§ Excerpted text:

****************

Ragnar is most often referred to as a performance
artist. While he pulls from music and theatre, the
scenes he stages with actors or musicians are
transformed into visual art. For him, the repetition
is what differentiates his work from theatre and
music. “I often use repetition and time in order to
make narrative art become more like a sculpture or
a painting. It has no beginning or end, but becomes
frozen in time.”
Respectable riffraff
Though he’s one of a handful of Icelandic artists to
gain international attention, Ragnar doesn’t feel any
pressure to excel – not from his own nation, at least. “I
really don’t feel the pressure to make it. Not like abroad
where you constantly feel that you’re either somebody
or nobody. I like it that people in Iceland don’t take
me as seriously as they do in other countries. I’m still
that guy from Trabant who used to go by Rassi Prump
[which could be translated as Butt McFartson] and
that feels good to me. In other countries, I’m a terribly
respectable artist.”
It’s not just that the people of Iceland know his roots,
where he came from and what he did before, he also
thinks Icelanders have a different way to think about
art and success. “I’m so happy to be from this land of
losers. It would be terrible to come from the US, where
everything revolves around winning. Here, there’s no
pressure to stand out and that gives you an incredible
freedom.”

****************

§ Task directions:
Write the next part of the profile of the artist Ragnar above, starting right after its final sentence.

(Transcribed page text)
****************

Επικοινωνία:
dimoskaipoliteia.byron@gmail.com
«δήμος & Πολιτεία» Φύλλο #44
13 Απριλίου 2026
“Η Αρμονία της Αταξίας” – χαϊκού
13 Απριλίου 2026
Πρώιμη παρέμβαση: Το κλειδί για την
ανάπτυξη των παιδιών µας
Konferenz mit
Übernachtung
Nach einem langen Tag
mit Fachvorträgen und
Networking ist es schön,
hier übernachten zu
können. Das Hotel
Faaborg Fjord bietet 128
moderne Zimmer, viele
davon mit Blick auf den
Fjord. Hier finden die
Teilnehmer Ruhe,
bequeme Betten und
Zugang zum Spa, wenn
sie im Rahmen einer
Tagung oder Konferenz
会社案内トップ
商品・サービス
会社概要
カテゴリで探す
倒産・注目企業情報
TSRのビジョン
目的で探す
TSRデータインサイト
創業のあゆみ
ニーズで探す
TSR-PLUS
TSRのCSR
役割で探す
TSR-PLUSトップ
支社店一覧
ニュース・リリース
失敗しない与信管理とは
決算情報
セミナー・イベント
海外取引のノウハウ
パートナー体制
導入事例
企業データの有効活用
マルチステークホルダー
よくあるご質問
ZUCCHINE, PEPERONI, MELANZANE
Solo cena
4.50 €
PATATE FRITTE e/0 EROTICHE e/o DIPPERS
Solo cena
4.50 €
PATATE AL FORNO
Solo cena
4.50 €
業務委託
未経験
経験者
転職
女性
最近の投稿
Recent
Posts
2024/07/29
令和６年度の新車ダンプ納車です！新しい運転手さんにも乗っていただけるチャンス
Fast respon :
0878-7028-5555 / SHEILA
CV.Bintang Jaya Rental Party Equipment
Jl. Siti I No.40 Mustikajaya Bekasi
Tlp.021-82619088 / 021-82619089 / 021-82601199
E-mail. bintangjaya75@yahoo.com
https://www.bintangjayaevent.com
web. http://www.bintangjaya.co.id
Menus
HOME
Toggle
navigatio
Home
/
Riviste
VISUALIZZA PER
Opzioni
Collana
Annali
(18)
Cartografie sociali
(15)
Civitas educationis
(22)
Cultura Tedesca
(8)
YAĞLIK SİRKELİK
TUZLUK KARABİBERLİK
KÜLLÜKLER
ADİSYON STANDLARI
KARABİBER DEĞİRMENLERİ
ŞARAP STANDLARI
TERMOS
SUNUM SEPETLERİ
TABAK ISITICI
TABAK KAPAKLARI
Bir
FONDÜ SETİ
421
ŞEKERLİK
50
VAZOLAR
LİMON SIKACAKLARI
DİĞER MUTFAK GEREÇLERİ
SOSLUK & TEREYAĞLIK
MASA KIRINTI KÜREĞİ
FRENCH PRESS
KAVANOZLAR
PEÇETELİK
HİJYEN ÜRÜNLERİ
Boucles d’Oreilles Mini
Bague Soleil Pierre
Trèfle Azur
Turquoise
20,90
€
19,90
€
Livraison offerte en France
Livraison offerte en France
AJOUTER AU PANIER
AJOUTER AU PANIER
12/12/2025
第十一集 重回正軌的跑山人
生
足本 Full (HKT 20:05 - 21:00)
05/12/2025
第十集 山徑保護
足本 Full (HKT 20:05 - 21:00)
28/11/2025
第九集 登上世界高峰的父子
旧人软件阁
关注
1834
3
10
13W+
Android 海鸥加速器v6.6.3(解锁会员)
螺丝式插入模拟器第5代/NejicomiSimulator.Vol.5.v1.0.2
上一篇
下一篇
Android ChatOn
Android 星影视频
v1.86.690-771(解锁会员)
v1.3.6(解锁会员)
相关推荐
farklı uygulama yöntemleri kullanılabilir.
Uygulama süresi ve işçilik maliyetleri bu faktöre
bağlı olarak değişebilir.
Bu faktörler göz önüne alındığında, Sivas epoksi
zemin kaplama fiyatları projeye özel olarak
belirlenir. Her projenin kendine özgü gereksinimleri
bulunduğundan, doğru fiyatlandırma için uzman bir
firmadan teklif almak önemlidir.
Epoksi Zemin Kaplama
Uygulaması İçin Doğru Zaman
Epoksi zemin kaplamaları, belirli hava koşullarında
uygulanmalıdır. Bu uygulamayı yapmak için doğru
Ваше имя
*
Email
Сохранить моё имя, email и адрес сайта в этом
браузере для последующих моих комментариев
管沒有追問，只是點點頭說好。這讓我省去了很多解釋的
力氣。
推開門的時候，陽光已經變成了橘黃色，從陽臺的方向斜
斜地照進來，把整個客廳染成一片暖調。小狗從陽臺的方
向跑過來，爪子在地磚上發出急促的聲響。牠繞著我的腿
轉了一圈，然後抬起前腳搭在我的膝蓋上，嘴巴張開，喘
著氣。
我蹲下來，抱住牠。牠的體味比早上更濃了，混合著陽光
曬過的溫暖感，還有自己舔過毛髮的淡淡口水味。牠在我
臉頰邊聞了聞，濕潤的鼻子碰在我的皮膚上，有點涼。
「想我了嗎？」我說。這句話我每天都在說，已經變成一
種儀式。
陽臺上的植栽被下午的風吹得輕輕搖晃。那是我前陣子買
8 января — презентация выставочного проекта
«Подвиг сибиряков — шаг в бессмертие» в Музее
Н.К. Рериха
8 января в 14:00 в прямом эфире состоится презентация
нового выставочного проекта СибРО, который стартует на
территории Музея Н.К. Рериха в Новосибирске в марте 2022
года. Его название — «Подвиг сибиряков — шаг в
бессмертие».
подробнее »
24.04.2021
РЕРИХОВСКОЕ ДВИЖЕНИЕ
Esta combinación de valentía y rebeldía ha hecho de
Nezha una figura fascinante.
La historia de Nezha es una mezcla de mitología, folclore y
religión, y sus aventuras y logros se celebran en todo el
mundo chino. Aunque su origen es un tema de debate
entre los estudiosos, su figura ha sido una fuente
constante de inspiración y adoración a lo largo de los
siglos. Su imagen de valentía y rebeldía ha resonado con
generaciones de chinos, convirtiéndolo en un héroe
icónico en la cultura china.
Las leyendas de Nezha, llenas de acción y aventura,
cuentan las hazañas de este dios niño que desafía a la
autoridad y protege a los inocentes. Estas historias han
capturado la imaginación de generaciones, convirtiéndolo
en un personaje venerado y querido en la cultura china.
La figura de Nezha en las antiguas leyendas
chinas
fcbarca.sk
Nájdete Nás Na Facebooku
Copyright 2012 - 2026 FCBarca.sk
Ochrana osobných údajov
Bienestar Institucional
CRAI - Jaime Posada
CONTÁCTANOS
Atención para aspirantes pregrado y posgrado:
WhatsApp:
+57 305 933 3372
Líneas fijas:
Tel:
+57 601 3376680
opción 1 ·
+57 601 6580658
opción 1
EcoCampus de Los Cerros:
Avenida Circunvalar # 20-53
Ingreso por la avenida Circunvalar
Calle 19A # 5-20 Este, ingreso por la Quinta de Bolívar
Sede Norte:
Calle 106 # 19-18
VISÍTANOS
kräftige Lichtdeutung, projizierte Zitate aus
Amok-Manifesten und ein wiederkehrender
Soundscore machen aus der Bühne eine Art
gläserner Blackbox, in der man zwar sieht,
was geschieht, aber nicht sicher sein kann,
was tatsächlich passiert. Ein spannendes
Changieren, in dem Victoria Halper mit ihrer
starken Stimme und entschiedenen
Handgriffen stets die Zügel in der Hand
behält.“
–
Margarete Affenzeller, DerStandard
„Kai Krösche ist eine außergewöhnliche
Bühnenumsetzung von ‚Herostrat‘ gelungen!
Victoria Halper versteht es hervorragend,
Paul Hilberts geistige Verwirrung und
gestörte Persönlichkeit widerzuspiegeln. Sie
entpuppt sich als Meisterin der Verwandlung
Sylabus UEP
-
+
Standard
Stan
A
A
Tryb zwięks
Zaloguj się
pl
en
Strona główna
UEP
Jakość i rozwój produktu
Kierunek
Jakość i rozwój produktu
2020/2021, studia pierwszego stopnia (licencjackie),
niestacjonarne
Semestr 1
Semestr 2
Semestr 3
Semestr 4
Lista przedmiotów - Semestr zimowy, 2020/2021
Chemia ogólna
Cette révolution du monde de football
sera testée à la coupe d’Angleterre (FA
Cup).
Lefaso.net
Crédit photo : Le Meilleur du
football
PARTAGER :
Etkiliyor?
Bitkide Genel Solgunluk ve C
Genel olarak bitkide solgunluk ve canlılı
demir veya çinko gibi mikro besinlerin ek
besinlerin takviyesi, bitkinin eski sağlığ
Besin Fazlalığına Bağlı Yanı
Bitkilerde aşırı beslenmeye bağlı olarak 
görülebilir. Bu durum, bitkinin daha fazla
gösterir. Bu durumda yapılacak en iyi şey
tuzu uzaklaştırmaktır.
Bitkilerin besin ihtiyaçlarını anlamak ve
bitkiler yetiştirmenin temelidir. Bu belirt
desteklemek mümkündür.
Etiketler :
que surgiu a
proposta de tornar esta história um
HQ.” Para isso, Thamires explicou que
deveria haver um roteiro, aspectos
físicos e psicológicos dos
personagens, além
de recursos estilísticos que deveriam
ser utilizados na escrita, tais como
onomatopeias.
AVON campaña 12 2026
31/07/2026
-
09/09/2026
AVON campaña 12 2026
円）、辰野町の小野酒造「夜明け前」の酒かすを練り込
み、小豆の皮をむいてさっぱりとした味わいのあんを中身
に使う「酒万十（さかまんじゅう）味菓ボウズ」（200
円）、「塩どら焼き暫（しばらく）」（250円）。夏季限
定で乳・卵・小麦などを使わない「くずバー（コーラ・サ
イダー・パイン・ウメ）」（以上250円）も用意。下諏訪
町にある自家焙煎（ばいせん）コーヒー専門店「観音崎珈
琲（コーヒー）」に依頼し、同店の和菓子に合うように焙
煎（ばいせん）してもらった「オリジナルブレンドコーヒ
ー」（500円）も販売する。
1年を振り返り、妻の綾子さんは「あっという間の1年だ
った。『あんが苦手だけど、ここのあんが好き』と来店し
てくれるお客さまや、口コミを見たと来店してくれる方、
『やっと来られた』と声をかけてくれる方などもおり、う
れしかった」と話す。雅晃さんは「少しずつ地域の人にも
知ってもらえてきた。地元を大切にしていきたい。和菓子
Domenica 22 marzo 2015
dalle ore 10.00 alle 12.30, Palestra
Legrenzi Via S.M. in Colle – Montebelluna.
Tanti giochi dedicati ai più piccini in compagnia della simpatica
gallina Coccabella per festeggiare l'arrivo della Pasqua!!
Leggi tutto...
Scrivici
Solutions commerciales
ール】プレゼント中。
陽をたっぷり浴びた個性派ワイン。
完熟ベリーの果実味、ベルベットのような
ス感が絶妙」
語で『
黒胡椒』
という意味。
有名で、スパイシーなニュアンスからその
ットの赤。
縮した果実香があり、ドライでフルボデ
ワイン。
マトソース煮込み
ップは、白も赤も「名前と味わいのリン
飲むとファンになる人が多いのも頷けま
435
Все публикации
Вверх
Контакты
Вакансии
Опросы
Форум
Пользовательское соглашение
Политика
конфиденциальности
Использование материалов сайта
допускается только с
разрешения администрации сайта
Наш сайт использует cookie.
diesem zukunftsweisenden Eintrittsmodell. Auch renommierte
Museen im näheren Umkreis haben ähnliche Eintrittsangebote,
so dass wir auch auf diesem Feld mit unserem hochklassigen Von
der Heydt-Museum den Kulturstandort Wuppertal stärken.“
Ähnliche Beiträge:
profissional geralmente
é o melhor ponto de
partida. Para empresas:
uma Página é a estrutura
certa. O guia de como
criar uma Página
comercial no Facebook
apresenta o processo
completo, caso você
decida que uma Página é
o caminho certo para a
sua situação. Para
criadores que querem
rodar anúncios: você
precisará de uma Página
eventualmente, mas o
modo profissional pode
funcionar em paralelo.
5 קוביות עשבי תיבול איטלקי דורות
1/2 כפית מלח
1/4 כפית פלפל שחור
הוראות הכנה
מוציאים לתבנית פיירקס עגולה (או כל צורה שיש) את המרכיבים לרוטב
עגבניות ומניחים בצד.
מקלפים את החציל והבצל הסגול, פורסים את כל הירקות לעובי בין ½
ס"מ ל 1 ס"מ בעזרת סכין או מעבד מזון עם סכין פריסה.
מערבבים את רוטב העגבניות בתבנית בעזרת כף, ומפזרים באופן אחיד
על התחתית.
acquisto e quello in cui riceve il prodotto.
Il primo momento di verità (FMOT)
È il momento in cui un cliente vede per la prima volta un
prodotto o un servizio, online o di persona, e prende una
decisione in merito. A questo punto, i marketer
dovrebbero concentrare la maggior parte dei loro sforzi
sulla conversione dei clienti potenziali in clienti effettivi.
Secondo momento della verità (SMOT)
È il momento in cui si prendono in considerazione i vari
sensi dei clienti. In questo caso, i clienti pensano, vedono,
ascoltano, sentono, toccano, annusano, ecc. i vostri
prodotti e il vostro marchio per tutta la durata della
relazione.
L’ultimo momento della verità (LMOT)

****************

§ Output for this task:
According to Ragnar, there’s less separation
between artists and other people in Iceland. “It feels
so good that around here, there is the same level of
respect for professionals as amateurs. I think of it as
an advantage. I can be this super cool artist with an
exhibition at the Met, but there’s no real difference
between me and a cab driver who paints in his free
time.” Devoting his life to art also frees Ragnar in some
ways from traditional metrics of success. “I think if
you’re an artist, you’re already riffraff,” Ragnar quips.
“If you’re looking for respect from your fellow citizens,
you find something else to do. You become a doctor or
a lawyer. But it’s more fun to be in the riff raff business.
There is a certain respect for riff raff in Iceland, too.”